PROMPT: Will you extract the entries word for word? Images should not appear in the copy.

--- INFORMATION SHOWN Enclosed Below ---

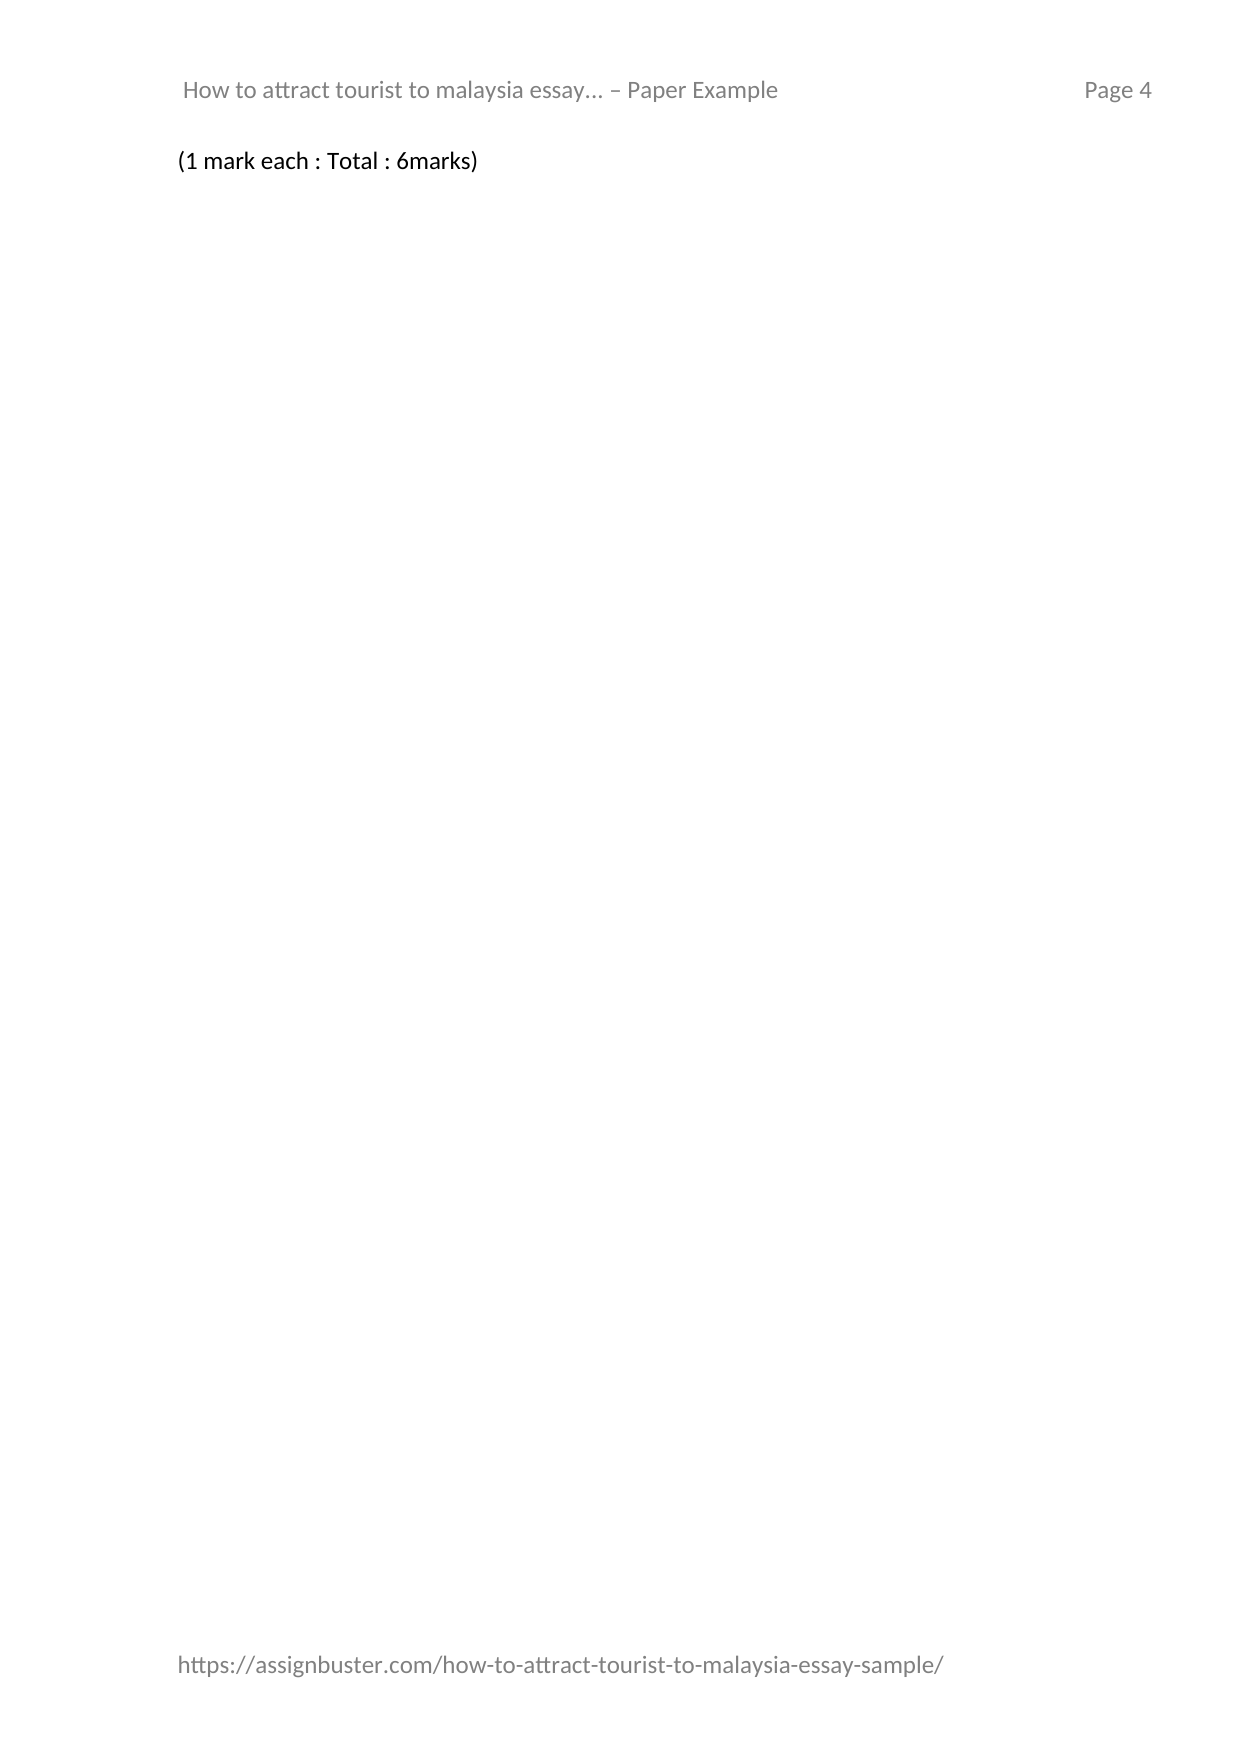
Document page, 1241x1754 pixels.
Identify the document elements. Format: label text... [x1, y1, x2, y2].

text (1 mark each : Total : 6marks) [177, 145, 1152, 176]
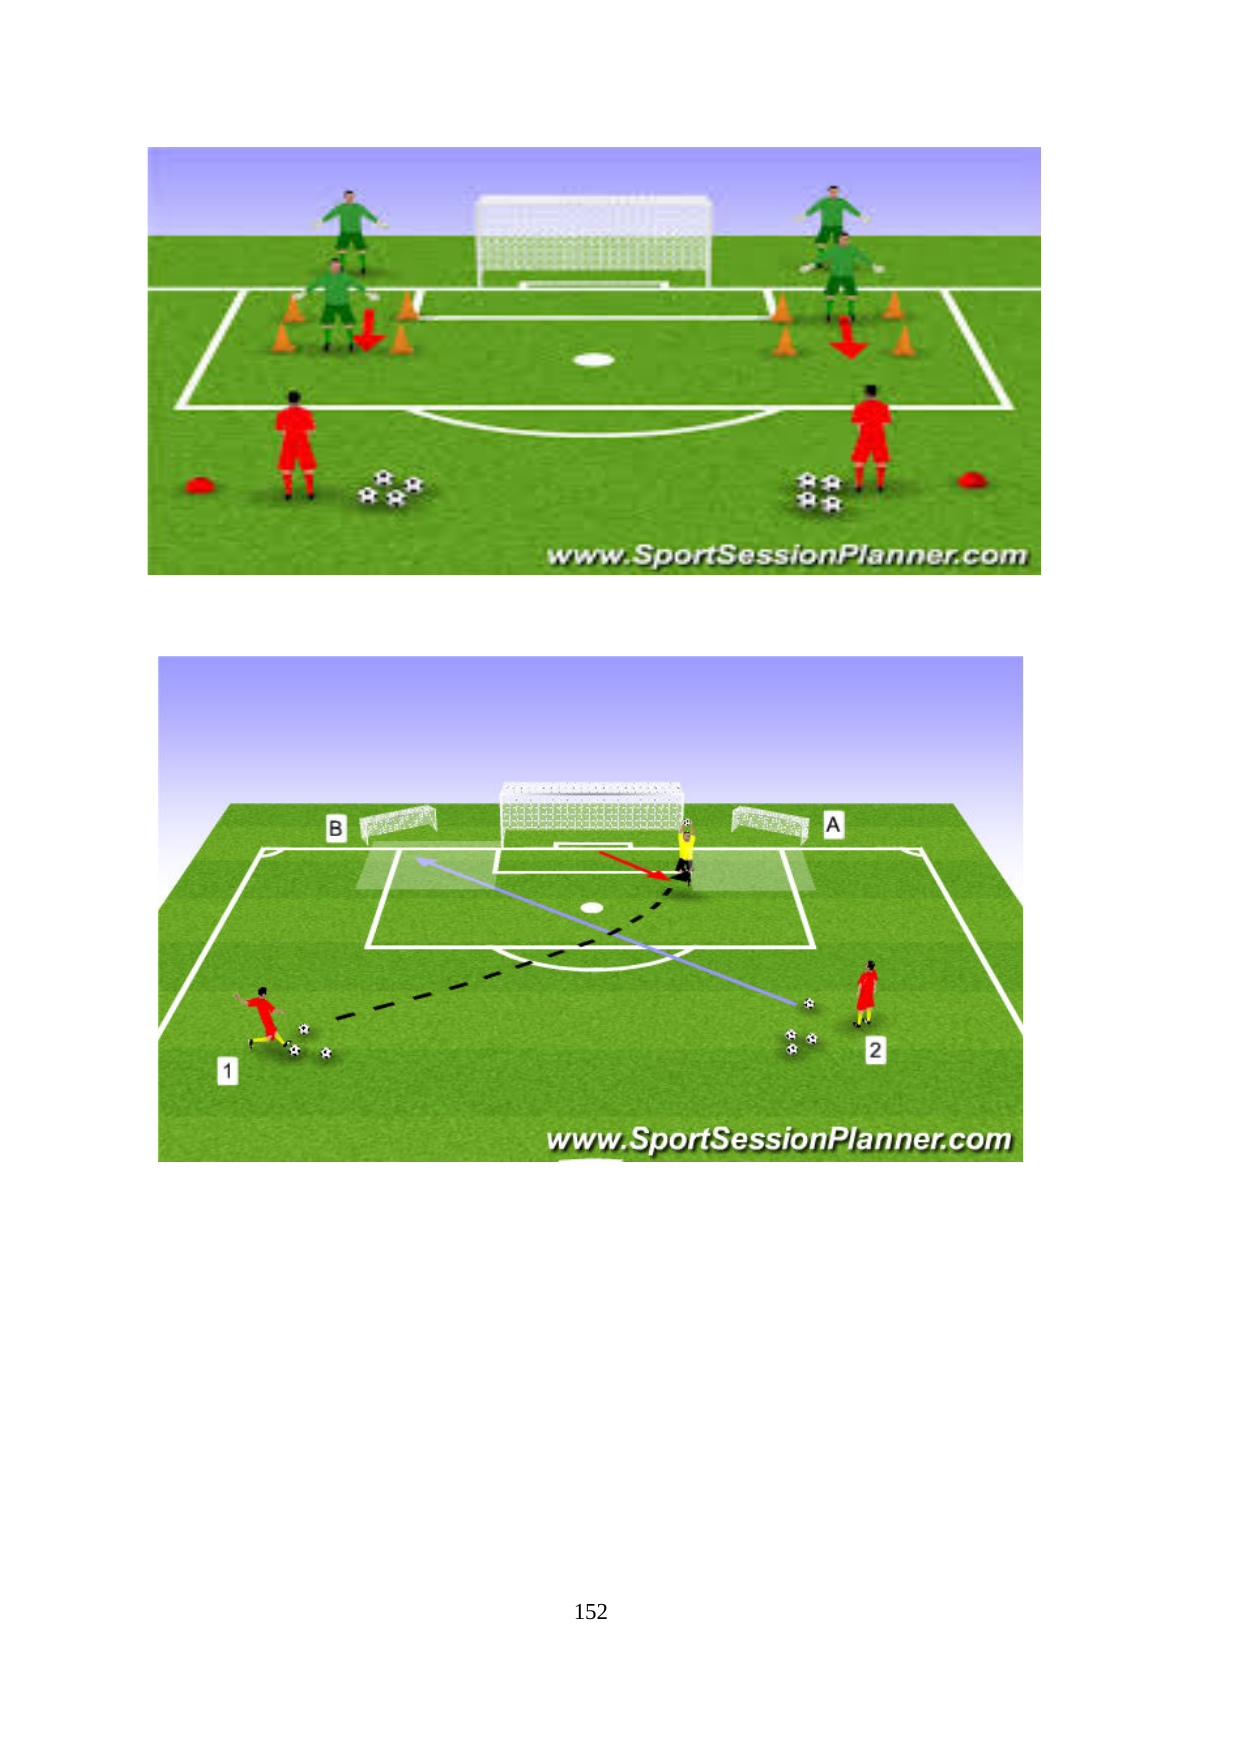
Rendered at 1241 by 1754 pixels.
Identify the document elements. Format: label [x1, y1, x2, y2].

picture [158, 656, 1024, 1162]
picture [147, 147, 1041, 575]
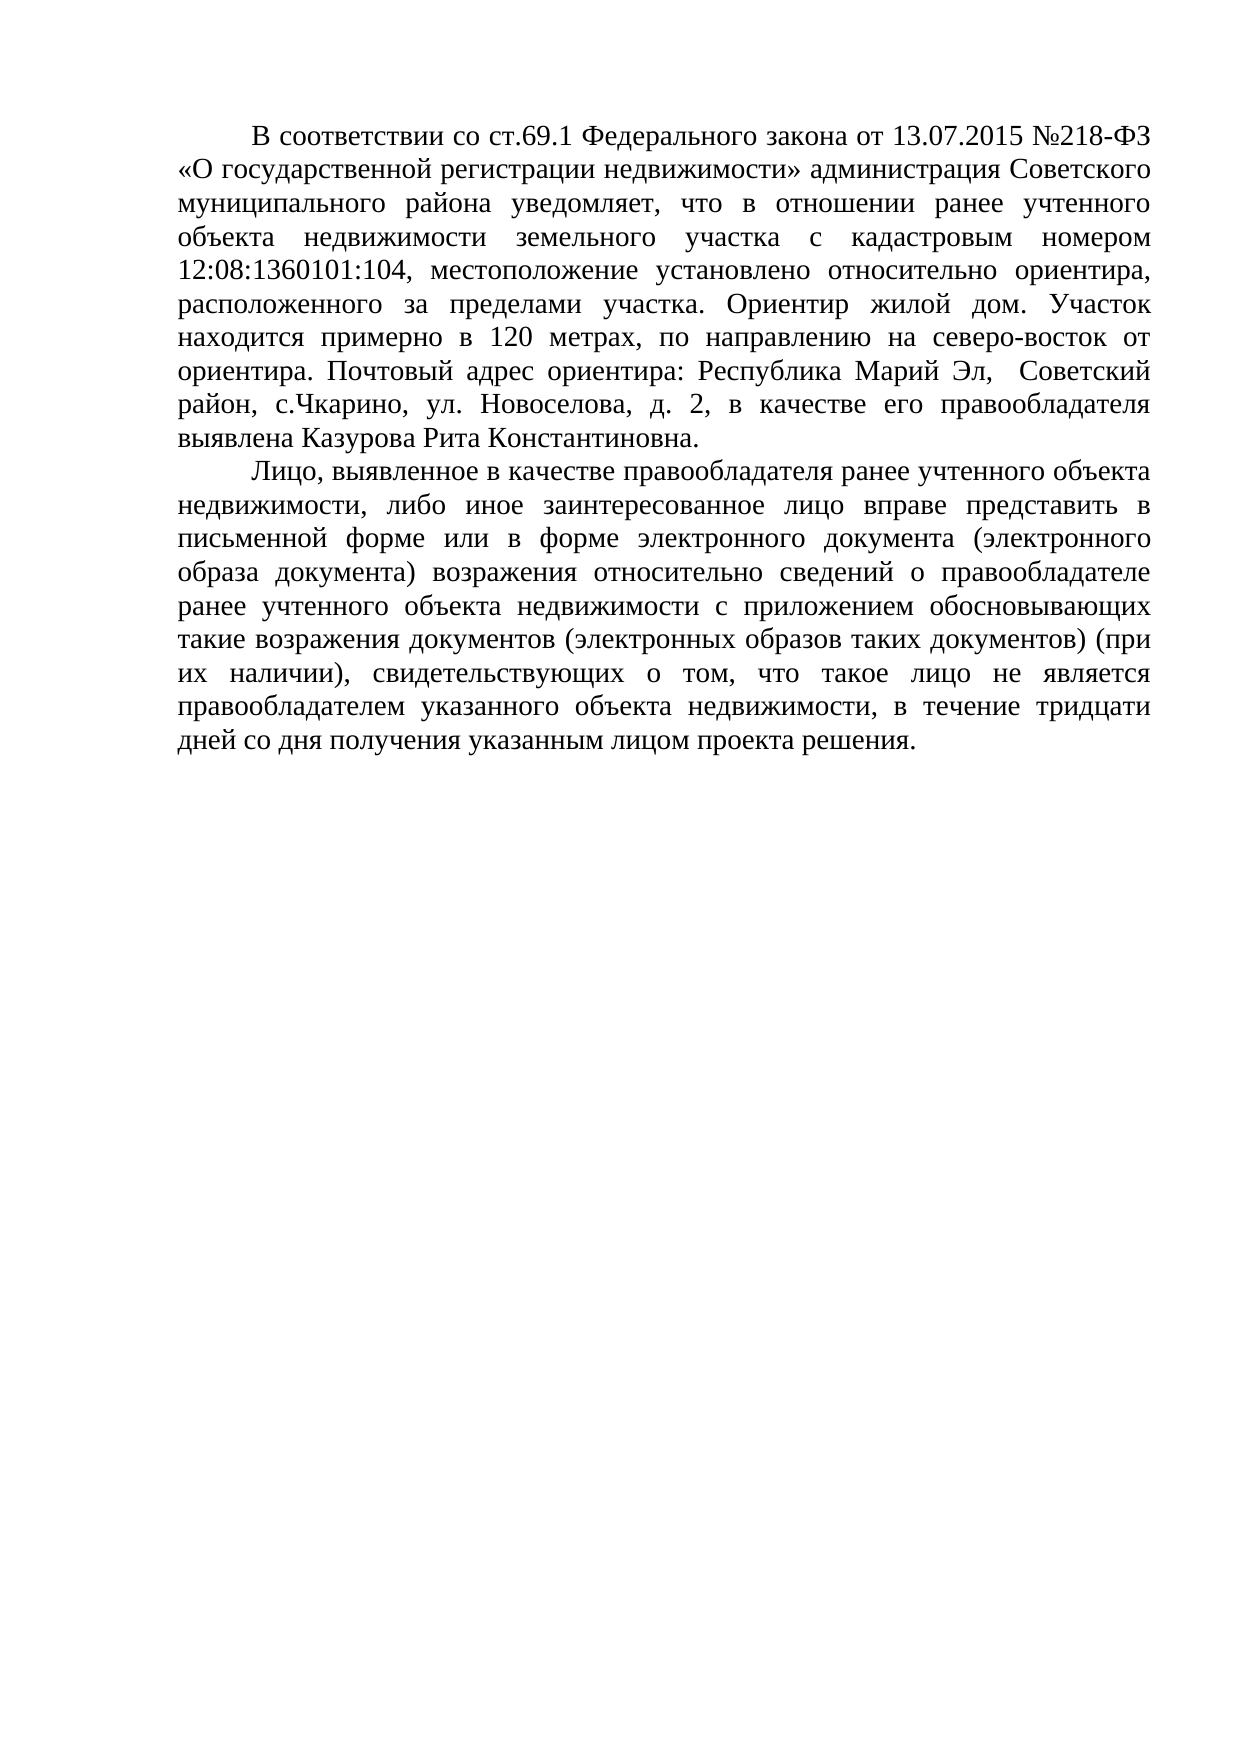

--- End of Enclosed INFORMATION SHOWN ---

SOLUTION TO THIS EXERCISE:
Document page, 1241x1754 pixels.
Identify the document elements. Format: label text... [x1, y1, x2, y2].

text (1 mark each : Total : 6marks) [177, 145, 1152, 176]
Rendered at 1241 by 1754 pixels.
Identify the document elements. Format: label [x1, y1, x2, y2].

picture [158, 656, 1024, 1162]
picture [147, 147, 1041, 575]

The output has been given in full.